The Supreme Court on Monday said states may play a limited role in enforcing laws on illegal immigration, upholding part of Arizona’s controversial law but striking other portions it said intruded on the federal government’s powers.
The justices let stand for now the part of the law that requires police to check the immigration status of anyone they detain or arrest if they have “reasonable suspicion” that the person is in the country illegally. Arizona Gov. Jan Brewer (R) declared that decision, on the part of the law that had generated the most controversy, a victory.
But the ruling also in part vindicated the Obama administration, with the court rejecting three provisions that the federal government opposed.
The court ruled that Arizona cannot make it a misdemeanor for immigrants to fail to carry identification that says whether they are in the United States legally; cannot make it a crime for undocumented immigrants to apply for a job; and cannot arrest someone based solely on the suspicion that the person is in this country illegally.

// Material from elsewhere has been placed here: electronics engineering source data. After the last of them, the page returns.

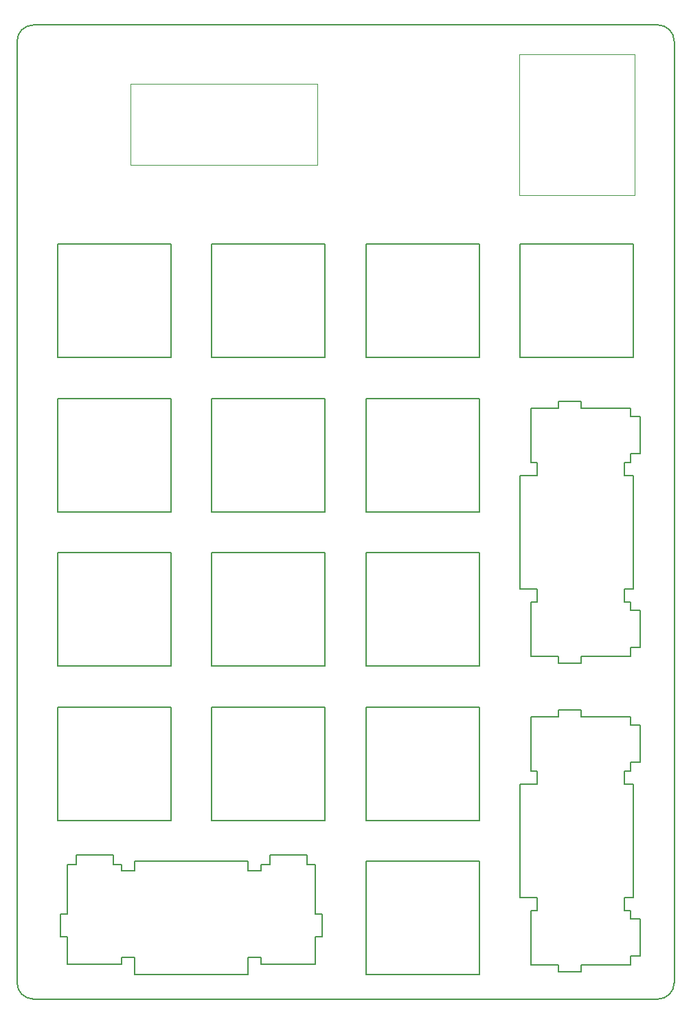
<source format=gbr>
%TF.GenerationSoftware,KiCad,Pcbnew,(5.1.10)-1*%
%TF.CreationDate,2021-11-24T22:45:44-06:00*%
%TF.ProjectId,PyKey18,50794b65-7931-4382-9e6b-696361645f70,1.0*%
%TF.SameCoordinates,Original*%
%TF.FileFunction,Profile,NP*%
%FSLAX46Y46*%
G04 Gerber Fmt 4.6, Leading zero omitted, Abs format (unit mm)*
G04 Created by KiCad (PCBNEW (5.1.10)-1) date 2021-11-24 22:45:44*
%MOMM*%
%LPD*%
G01*
G04 APERTURE LIST*
%TA.AperFunction,Profile*%
%ADD10C,0.050000*%
%TD*%
%TA.AperFunction,Profile*%
%ADD11C,0.150000*%
%TD*%
G04 APERTURE END LIST*
D10*
X64000000Y-57230000D02*
X64000000Y-67230000D01*
X64000000Y-67230000D02*
X87000000Y-67230000D01*
X87000000Y-57230000D02*
X87000000Y-67230000D01*
X64000000Y-57230000D02*
X87000000Y-57230000D01*
D11*
X87985000Y-77015000D02*
X87985000Y-90985000D01*
X113310400Y-159110600D02*
X113310400Y-165765400D01*
X114123200Y-159110600D02*
X113310400Y-159110600D01*
X114123200Y-157485000D02*
X114123200Y-159110600D01*
X112015000Y-157485000D02*
X114123200Y-157485000D01*
X112015000Y-143515000D02*
X112015000Y-157485000D01*
X114123200Y-143515000D02*
X112015000Y-143515000D01*
X114123200Y-141889400D02*
X114123200Y-143515000D01*
X113310400Y-141889400D02*
X114123200Y-141889400D01*
X113310400Y-135234600D02*
X113310400Y-141889400D01*
X116714000Y-135234600D02*
X113310400Y-135234600D01*
X116714000Y-134371000D02*
X116714000Y-135234600D01*
X119508000Y-134371000D02*
X116714000Y-134371000D01*
X119508000Y-135234600D02*
X119508000Y-134371000D01*
X125604000Y-135234600D02*
X119508000Y-135234600D01*
X125604000Y-136276000D02*
X125604000Y-135234600D01*
X126772400Y-136276000D02*
X125604000Y-136276000D01*
X126772400Y-140848000D02*
X126772400Y-136276000D01*
X125604000Y-140848000D02*
X126772400Y-140848000D01*
X125604000Y-141889400D02*
X125604000Y-140848000D01*
X124816600Y-141889400D02*
X125604000Y-141889400D01*
X124816600Y-143515000D02*
X124816600Y-141889400D01*
X125985000Y-143515000D02*
X124816600Y-143515000D01*
X125985000Y-157485000D02*
X125985000Y-143515000D01*
X124816600Y-157485000D02*
X125985000Y-157485000D01*
X124816600Y-159110600D02*
X124816600Y-157485000D01*
X125604000Y-159110600D02*
X124816600Y-159110600D01*
X125604000Y-160152000D02*
X125604000Y-159110600D01*
X126772400Y-160152000D02*
X125604000Y-160152000D01*
X126772400Y-164724000D02*
X126772400Y-160152000D01*
X125604000Y-164724000D02*
X126772400Y-164724000D01*
X125604000Y-165765400D02*
X125604000Y-164724000D01*
X119508000Y-165765400D02*
X125604000Y-165765400D01*
X119508000Y-166629000D02*
X119508000Y-165765400D01*
X116714000Y-166629000D02*
X119508000Y-166629000D01*
X116714000Y-165765400D02*
X116714000Y-166629000D01*
X113310400Y-165765400D02*
X116714000Y-165765400D01*
X113310400Y-103889400D02*
X113310400Y-97234600D01*
X114123200Y-103889400D02*
X113310400Y-103889400D01*
X114123200Y-105515000D02*
X114123200Y-103889400D01*
X112015000Y-105515000D02*
X114123200Y-105515000D01*
X112015000Y-119485000D02*
X112015000Y-105515000D01*
X114123200Y-119485000D02*
X112015000Y-119485000D01*
X114123200Y-121110600D02*
X114123200Y-119485000D01*
X113310400Y-121110600D02*
X114123200Y-121110600D01*
X113310400Y-127765400D02*
X113310400Y-121110600D01*
X116714000Y-127765400D02*
X113310400Y-127765400D01*
X116714000Y-128629000D02*
X116714000Y-127765400D01*
X119508000Y-128629000D02*
X116714000Y-128629000D01*
X119508000Y-127765400D02*
X119508000Y-128629000D01*
X125604000Y-127765400D02*
X119508000Y-127765400D01*
X125604000Y-126724000D02*
X125604000Y-127765400D01*
X126772400Y-126724000D02*
X125604000Y-126724000D01*
X126772400Y-122152000D02*
X126772400Y-126724000D01*
X125604000Y-122152000D02*
X126772400Y-122152000D01*
X125604000Y-121110600D02*
X125604000Y-122152000D01*
X124816600Y-121110600D02*
X125604000Y-121110600D01*
X124816600Y-119485000D02*
X124816600Y-121110600D01*
X125985000Y-119485000D02*
X124816600Y-119485000D01*
X125985000Y-105515000D02*
X125985000Y-119485000D01*
X124816600Y-105515000D02*
X125985000Y-105515000D01*
X124816600Y-103889400D02*
X124816600Y-105515000D01*
X125604000Y-103889400D02*
X124816600Y-103889400D01*
X125604000Y-102848000D02*
X125604000Y-103889400D01*
X126772400Y-102848000D02*
X125604000Y-102848000D01*
X126772400Y-98276000D02*
X126772400Y-102848000D01*
X125604000Y-98276000D02*
X126772400Y-98276000D01*
X125604000Y-97234600D02*
X125604000Y-98276000D01*
X119508000Y-97234600D02*
X125604000Y-97234600D01*
X119508000Y-96371000D02*
X119508000Y-97234600D01*
X116714000Y-96371000D02*
X119508000Y-96371000D01*
X116714000Y-97234600D02*
X116714000Y-96371000D01*
X113310400Y-97234600D02*
X116714000Y-97234600D01*
X93015000Y-115015000D02*
X93015000Y-128985000D01*
X106985000Y-115015000D02*
X93015000Y-115015000D01*
X106985000Y-128985000D02*
X106985000Y-115015000D01*
X93015000Y-128985000D02*
X106985000Y-128985000D01*
X106985000Y-96015000D02*
X93015000Y-96015000D01*
X106985000Y-109985000D02*
X106985000Y-96015000D01*
X93015000Y-109985000D02*
X106985000Y-109985000D01*
X93015000Y-96015000D02*
X93015000Y-109985000D01*
X112015000Y-90985000D02*
X112015000Y-77015000D01*
X125985000Y-90985000D02*
X112015000Y-90985000D01*
X125985000Y-77015000D02*
X125985000Y-90985000D01*
X112015000Y-77015000D02*
X125985000Y-77015000D01*
X93015000Y-90985000D02*
X93015000Y-77015000D01*
X106985000Y-90985000D02*
X93015000Y-90985000D01*
X106985000Y-77015000D02*
X106985000Y-90985000D01*
X93015000Y-77015000D02*
X106985000Y-77015000D01*
X74015000Y-90985000D02*
X74015000Y-77015000D01*
X87985000Y-90985000D02*
X74015000Y-90985000D01*
X74015000Y-77015000D02*
X87985000Y-77015000D01*
X74015000Y-96015000D02*
X74015000Y-109985000D01*
X87985000Y-96015000D02*
X74015000Y-96015000D01*
X87985000Y-109985000D02*
X87985000Y-96015000D01*
X74015000Y-109985000D02*
X87985000Y-109985000D01*
X74015000Y-128985000D02*
X74015000Y-115015000D01*
X87985000Y-128985000D02*
X74015000Y-128985000D01*
X87985000Y-115015000D02*
X87985000Y-128985000D01*
X74015000Y-115015000D02*
X87985000Y-115015000D01*
X106985000Y-134015000D02*
X93015000Y-134015000D01*
X106985000Y-147985000D02*
X106985000Y-134015000D01*
X93015000Y-147985000D02*
X106985000Y-147985000D01*
X93015000Y-134015000D02*
X93015000Y-147985000D01*
X87985000Y-134015000D02*
X74015000Y-134015000D01*
X87985000Y-147985000D02*
X87985000Y-134015000D01*
X74015000Y-147985000D02*
X87985000Y-147985000D01*
X74015000Y-134015000D02*
X74015000Y-147985000D01*
X93015000Y-167005000D02*
X93015000Y-153015000D01*
X106985000Y-167005000D02*
X93015000Y-167005000D01*
X106985000Y-153015000D02*
X106985000Y-167005000D01*
X93015000Y-153015000D02*
X106985000Y-153015000D01*
X55015000Y-96015000D02*
X55015000Y-109985000D01*
X68985000Y-96015000D02*
X55015000Y-96015000D01*
X68985000Y-109985000D02*
X68985000Y-96015000D01*
X55015000Y-109985000D02*
X68985000Y-109985000D01*
X55015000Y-115015000D02*
X55015000Y-128985000D01*
X68985000Y-115015000D02*
X55015000Y-115015000D01*
X68985000Y-128985000D02*
X68985000Y-115015000D01*
X55015000Y-128985000D02*
X68985000Y-128985000D01*
X56234600Y-159492000D02*
X55371000Y-159492000D01*
X56234600Y-153396000D02*
X56234600Y-159492000D01*
X57276000Y-153396000D02*
X56234600Y-153396000D01*
X57276000Y-152227600D02*
X57276000Y-153396000D01*
X61848000Y-152227600D02*
X57276000Y-152227600D01*
X61848000Y-153396000D02*
X61848000Y-152227600D01*
X62889400Y-153396000D02*
X61848000Y-153396000D01*
X62889400Y-154183400D02*
X62889400Y-153396000D01*
X64515000Y-154183400D02*
X62889400Y-154183400D01*
X64515000Y-153015000D02*
X64515000Y-154183400D01*
X78485000Y-153015000D02*
X64515000Y-153015000D01*
X78485000Y-154183400D02*
X78485000Y-153015000D01*
X80110600Y-154183400D02*
X78485000Y-154183400D01*
X80110600Y-153396000D02*
X80110600Y-154183400D01*
X81152000Y-153396000D02*
X80110600Y-153396000D01*
X81152000Y-152227600D02*
X81152000Y-153396000D01*
X85724000Y-152227600D02*
X81152000Y-152227600D01*
X85724000Y-153396000D02*
X85724000Y-152227600D01*
X86765400Y-153396000D02*
X85724000Y-153396000D01*
X86765400Y-159492000D02*
X86765400Y-153396000D01*
X87629000Y-159492000D02*
X86765400Y-159492000D01*
X87629000Y-162286000D02*
X87629000Y-159492000D01*
X86765400Y-162286000D02*
X87629000Y-162286000D01*
X86765400Y-165689600D02*
X86765400Y-162286000D01*
X80110600Y-165689600D02*
X86765400Y-165689600D01*
X80110600Y-164876800D02*
X80110600Y-165689600D01*
X78485000Y-164876800D02*
X80110600Y-164876800D01*
X78485000Y-166985000D02*
X78485000Y-164876800D01*
X64515000Y-166985000D02*
X78485000Y-166985000D01*
X64515000Y-164876800D02*
X64515000Y-166985000D01*
X62889400Y-164876800D02*
X64515000Y-164876800D01*
X62889400Y-165689600D02*
X62889400Y-164876800D01*
X56234600Y-165689600D02*
X62889400Y-165689600D01*
X56234600Y-162286000D02*
X56234600Y-165689600D01*
X55371000Y-162286000D02*
X56234600Y-162286000D01*
X55371000Y-159492000D02*
X55371000Y-162286000D01*
X55015000Y-134015000D02*
X55015000Y-147985000D01*
X68985000Y-134015000D02*
X55015000Y-134015000D01*
X68985000Y-147985000D02*
X68985000Y-134015000D01*
X55015000Y-147985000D02*
X68985000Y-147985000D01*
D10*
X111887000Y-53594000D02*
X111887000Y-70993000D01*
X126111000Y-53594000D02*
X111887000Y-53594000D01*
X126111000Y-70993000D02*
X126111000Y-53594000D01*
X111887000Y-70993000D02*
X126111000Y-70993000D01*
D11*
X55015000Y-77015000D02*
X55015000Y-90985000D01*
X68985000Y-77015000D02*
X55015000Y-77015000D01*
X68985000Y-90985000D02*
X68985000Y-77015000D01*
X55015000Y-90985000D02*
X68985000Y-90985000D01*
X129000000Y-50000000D02*
G75*
G02*
X131000000Y-52000000I0J-2000000D01*
G01*
X131000000Y-168000000D02*
G75*
G02*
X129000000Y-170000000I-2000000J0D01*
G01*
X52000000Y-170000000D02*
G75*
G02*
X50000000Y-168000000I0J2000000D01*
G01*
X50000000Y-52000000D02*
G75*
G02*
X52000000Y-50000000I2000000J0D01*
G01*
X129000000Y-50000000D02*
X52000000Y-50000000D01*
X131000000Y-168000000D02*
X131000000Y-52000000D01*
X52000000Y-170000000D02*
X129000000Y-170000000D01*
X50000000Y-52000000D02*
X50000000Y-168000000D01*
M02*

</source>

Bishop Kirk Smith of the Episcopal Diocese of Arizona sent the following statement via email:
As one working and praying for a more just immigration policy, I was guardedly pleased with the Supreme Court ruling on the controversial SB 1070 law. Although much work still needs to be done to insure that law abiding immigrants in our country are treated in a just and humane manner, I view the Supreme Court’s decision to strike down much of SB1070 as unconstitutional as a step in the right direction, although I wish that it had gone further. For example, the “show me your papers” provision of the law, which the court left standing, still has enormous potential for racial profiling and other abuses. There is still much work that must be done to assure that all our immigration laws “respect the dignity of every human being.”
At this time I am unaware if further demonstrations or press conferences are planned by church leaders, but I would expect that no one sees the struggle for human rights in Arizona to be over.